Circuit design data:
________________________
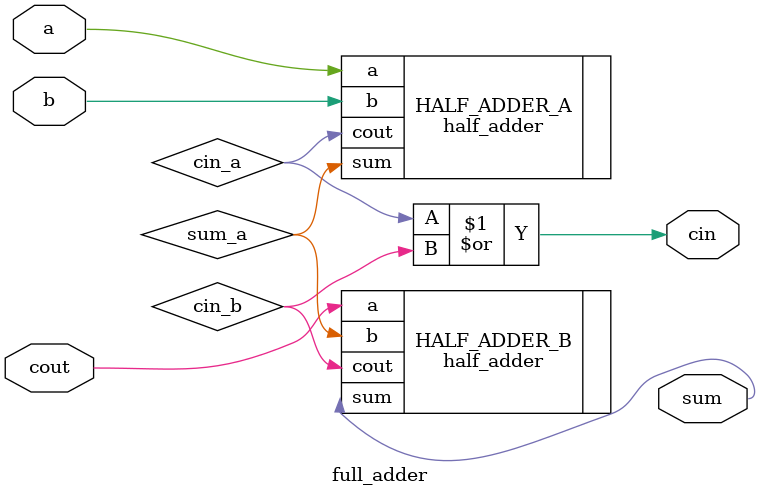
<source format=v>
`include "half.v"

module full_adder(
                  input a,
                  input b,
                  input cout,    //来自上一级的进位
                  output sum,
                  output cin
                  );

wire sum_a;
wire cin_a;
wire cin_b;
half_adder HALF_ADDER_A(
           .a(a),
           .b(b),
           .sum(sum_a),
           .cout(cin_a)
             );

half_adder HALF_ADDER_B(
           .a(cout),
           .b(sum_a),
           .sum(sum),
           .cout(cin_b)
             );
assign cin=cin_a|cin_b;
endmodule

</source>
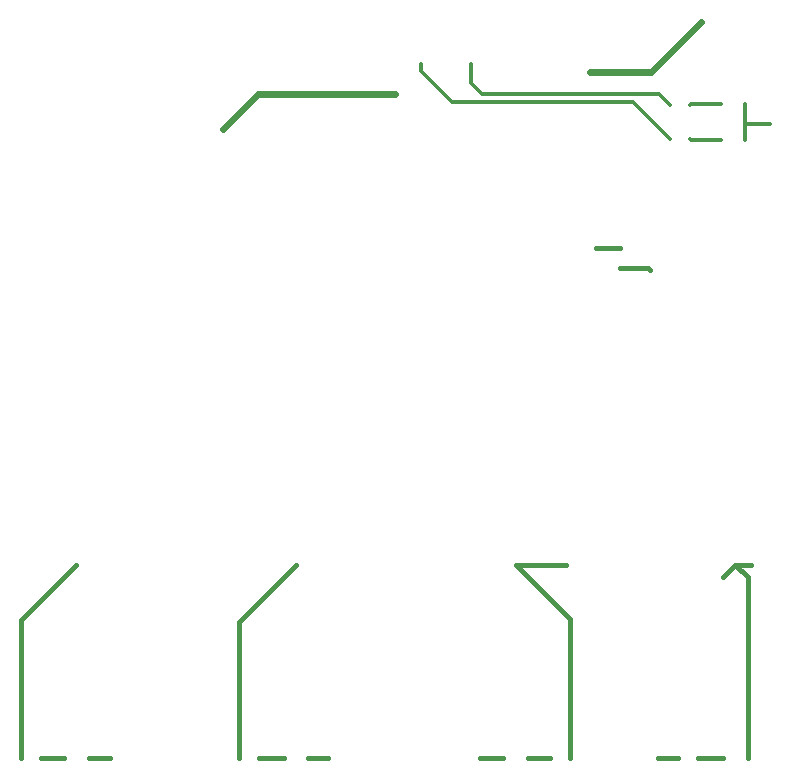
<source format=gbr>
G04 EAGLE Gerber RS-274X export*
G75*
%MOMM*%
%FSLAX34Y34*%
%LPD*%
%INTop Copper*%
%IPPOS*%
%AMOC8*
5,1,8,0,0,1.08239X$1,22.5*%
G01*
%ADD10C,0.304800*%
%ADD11C,0.406400*%
%ADD12C,0.609600*%


D10*
X639200Y539200D02*
X639200Y552450D01*
X639200Y569200D01*
X639200Y552450D02*
X660400Y552450D01*
D11*
X533400Y447700D02*
X513200Y447700D01*
X513000Y447500D01*
X434200Y15700D02*
X414800Y15700D01*
X269375Y15875D02*
X269200Y15700D01*
X285750Y15700D01*
X101600Y15700D02*
X83200Y15700D01*
X565150Y15700D02*
X582475Y15700D01*
D10*
X364700Y597100D02*
X364700Y602900D01*
X364700Y597100D02*
X390400Y571400D01*
X544050Y571400D01*
X575700Y539750D01*
X406700Y586850D02*
X406700Y602900D01*
X406700Y586850D02*
X415800Y577750D01*
X566275Y577750D01*
X575700Y568325D01*
D11*
X26100Y132600D02*
X26100Y15700D01*
X26100Y132600D02*
X72700Y179200D01*
X210200Y130700D02*
X210200Y15700D01*
X210200Y130700D02*
X258700Y179200D01*
X444700Y179200D02*
X487600Y179200D01*
X490900Y133000D02*
X490900Y15700D01*
X490900Y133000D02*
X444700Y179200D01*
X630700Y179200D02*
X644000Y179200D01*
X630700Y179200D02*
X620200Y168700D01*
X641200Y168700D02*
X641200Y15700D01*
X641200Y168700D02*
X630700Y179200D01*
X62200Y15700D02*
X43100Y15700D01*
X227200Y15700D02*
X248200Y15700D01*
X455200Y15700D02*
X473900Y15700D01*
X599475Y15700D02*
X620200Y15700D01*
X556800Y430700D02*
X533400Y430700D01*
X556800Y430700D02*
X558800Y428700D01*
D10*
X593250Y539200D02*
X618200Y539200D01*
X593250Y539200D02*
X592700Y539750D01*
D12*
X559400Y596900D02*
X508000Y596900D01*
X559400Y596900D02*
X601700Y639200D01*
X342900Y577850D02*
X226650Y577850D01*
X196700Y547900D01*
D10*
X593575Y569200D02*
X618200Y569200D01*
X593575Y569200D02*
X592700Y568325D01*
M02*

</source>
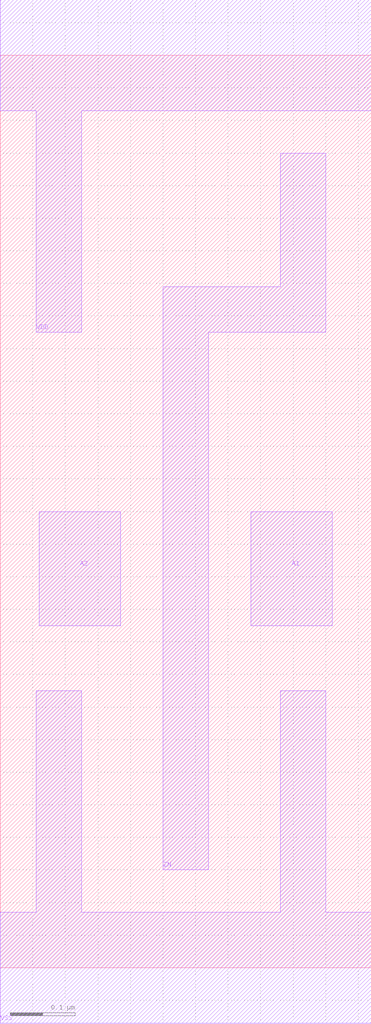
<source format=lef>
# 
# ******************************************************************************
# *                                                                            *
# *                   Copyright (C) 2004-2010, Nangate Inc.                    *
# *                           All rights reserved.                             *
# *                                                                            *
# * Nangate and the Nangate logo are trademarks of Nangate Inc.                *
# *                                                                            *
# * All trademarks, logos, software marks, and trade names (collectively the   *
# * "Marks") in this program are proprietary to Nangate or other respective    *
# * owners that have granted Nangate the right and license to use such Marks.  *
# * You are not permitted to use the Marks without the prior written consent   *
# * of Nangate or such third party that may own the Marks.                     *
# *                                                                            *
# * This file has been provided pursuant to a License Agreement containing     *
# * restrictions on its use. This file contains valuable trade secrets and     *
# * proprietary information of Nangate Inc., and is protected by U.S. and      *
# * international laws and/or treaties.                                        *
# *                                                                            *
# * The copyright notice(s) in this file does not indicate actual or intended  *
# * publication of this file.                                                  *
# *                                                                            *
# *     NGLibraryCreator, v2010.08-HR32-SP3-2010-08-05 - build 1009061800      *
# *                                                                            *
# ******************************************************************************
# 
# 
# Running on brazil06.nangate.com.br for user Giancarlo Franciscatto (gfr).
# Local time is now Fri, 3 Dec 2010, 19:32:18.
# Main process id is 27821.

VERSION 5.6 ;
BUSBITCHARS "[]" ;
DIVIDERCHAR "/" ;

MACRO NOR2_X1
  CLASS core ;
  FOREIGN NOR2_X1 0.0 0.0 ;
  ORIGIN 0 0 ;
  SYMMETRY X Y ;
  SITE FreePDK45_38x28_10R_NP_162NW_34O ;
  SIZE 0.57 BY 1.4 ;
  PIN A1
    DIRECTION INPUT ;
    ANTENNAPARTIALMETALAREA 0.021875 LAYER metal1 ;
    ANTENNAPARTIALMETALSIDEAREA 0.078 LAYER metal1 ;
    ANTENNAGATEAREA 0.05225 ;
    PORT
      LAYER metal1 ;
        POLYGON 0.385 0.525 0.51 0.525 0.51 0.7 0.385 0.7  ;
    END
  END A1
  PIN A2
    DIRECTION INPUT ;
    ANTENNAPARTIALMETALAREA 0.021875 LAYER metal1 ;
    ANTENNAPARTIALMETALSIDEAREA 0.078 LAYER metal1 ;
    ANTENNAGATEAREA 0.05225 ;
    PORT
      LAYER metal1 ;
        POLYGON 0.06 0.525 0.185 0.525 0.185 0.7 0.06 0.7  ;
    END
  END A2
  PIN ZN
    DIRECTION OUTPUT ;
    ANTENNAPARTIALMETALAREA 0.0896 LAYER metal1 ;
    ANTENNAPARTIALMETALSIDEAREA 0.351 LAYER metal1 ;
    ANTENNADIFFAREA 0.12425 ;
    PORT
      LAYER metal1 ;
        POLYGON 0.25 0.15 0.32 0.15 0.32 0.975 0.5 0.975 0.5 1.25 0.43 1.25 0.43 1.045 0.25 1.045  ;
    END
  END ZN
  PIN VDD
    DIRECTION INOUT ;
    USE power ;
    SHAPE ABUTMENT ;
    PORT
      LAYER metal1 ;
        POLYGON 0 1.315 0.055 1.315 0.055 0.975 0.125 0.975 0.125 1.315 0.57 1.315 0.57 1.485 0 1.485  ;
    END
  END VDD
  PIN VSS
    DIRECTION INOUT ;
    USE ground ;
    SHAPE ABUTMENT ;
    PORT
      LAYER metal1 ;
        POLYGON 0 -0.085 0.57 -0.085 0.57 0.085 0.5 0.085 0.5 0.425 0.43 0.425 0.43 0.085 0.125 0.085 0.125 0.425 0.055 0.425 0.055 0.085 0 0.085  ;
    END
  END VSS
END NOR2_X1

END LIBRARY
#
# End of file
#

</source>
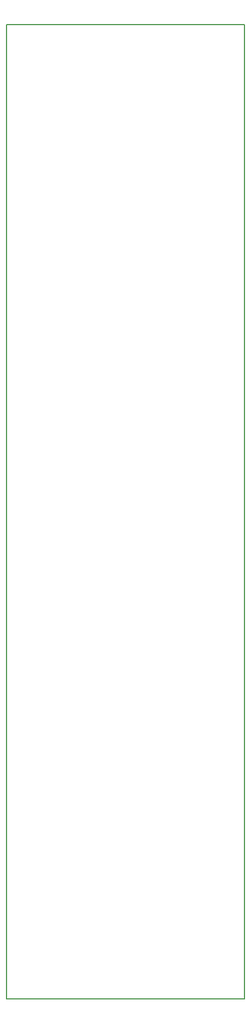
<source format=gm1>
G04 #@! TF.GenerationSoftware,KiCad,Pcbnew,(5.0.0-rc2-35-gda6600525)*
G04 #@! TF.CreationDate,2018-07-07T16:30:24-07:00*
G04 #@! TF.ProjectId,ht1632c-evaluation,687431363332632D6576616C75617469,rev?*
G04 #@! TF.SameCoordinates,Original*
G04 #@! TF.FileFunction,Profile,NP*
%FSLAX46Y46*%
G04 Gerber Fmt 4.6, Leading zero omitted, Abs format (unit mm)*
G04 Created by KiCad (PCBNEW (5.0.0-rc2-35-gda6600525)) date 07/07/18 16:30:24*
%MOMM*%
%LPD*%
G01*
G04 APERTURE LIST*
%ADD10C,0.150000*%
G04 APERTURE END LIST*
D10*
X82500000Y-23500000D02*
X45500000Y-23500000D01*
X82500000Y-174500000D02*
X82500000Y-23500000D01*
X45500000Y-174500000D02*
X82500000Y-174500000D01*
X45500000Y-23500000D02*
X45500000Y-174500000D01*
M02*

</source>
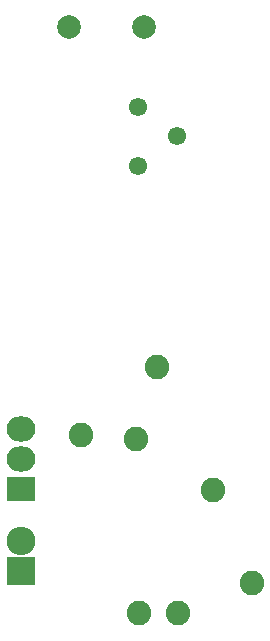
<source format=gbr>
G04 #@! TF.FileFunction,Soldermask,Bot*
%FSLAX46Y46*%
G04 Gerber Fmt 4.6, Leading zero omitted, Abs format (unit mm)*
G04 Created by KiCad (PCBNEW 0.201601221447+6507~42~ubuntu15.10.1-product) date Fri 22 Jan 2016 05:48:07 PM EST*
%MOMM*%
G01*
G04 APERTURE LIST*
%ADD10C,0.100000*%
%ADD11R,2.432000X2.127200*%
%ADD12O,2.432000X2.127200*%
%ADD13C,2.080000*%
%ADD14C,1.550000*%
%ADD15R,2.432000X2.432000*%
%ADD16O,2.432000X2.432000*%
%ADD17C,2.000000*%
G04 APERTURE END LIST*
D10*
D11*
X126746000Y-129921000D03*
D12*
X126746000Y-127381000D03*
X126746000Y-124841000D03*
D13*
X146304000Y-137922000D03*
X131826000Y-125349000D03*
X138303000Y-119634000D03*
X136525000Y-125730000D03*
X136779000Y-140462000D03*
X140081000Y-140462000D03*
X143002000Y-130048000D03*
D14*
X139953000Y-100076000D03*
X136653000Y-102576000D03*
X136653000Y-97576000D03*
D15*
X126746000Y-136906000D03*
D16*
X126746000Y-134366000D03*
D17*
X137160000Y-90797000D03*
X130810000Y-90797000D03*
M02*

</source>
________________________
__Work to complete__
Using the entries above, work out how many lines include the word "cout", and give only that count.

__Task response__
4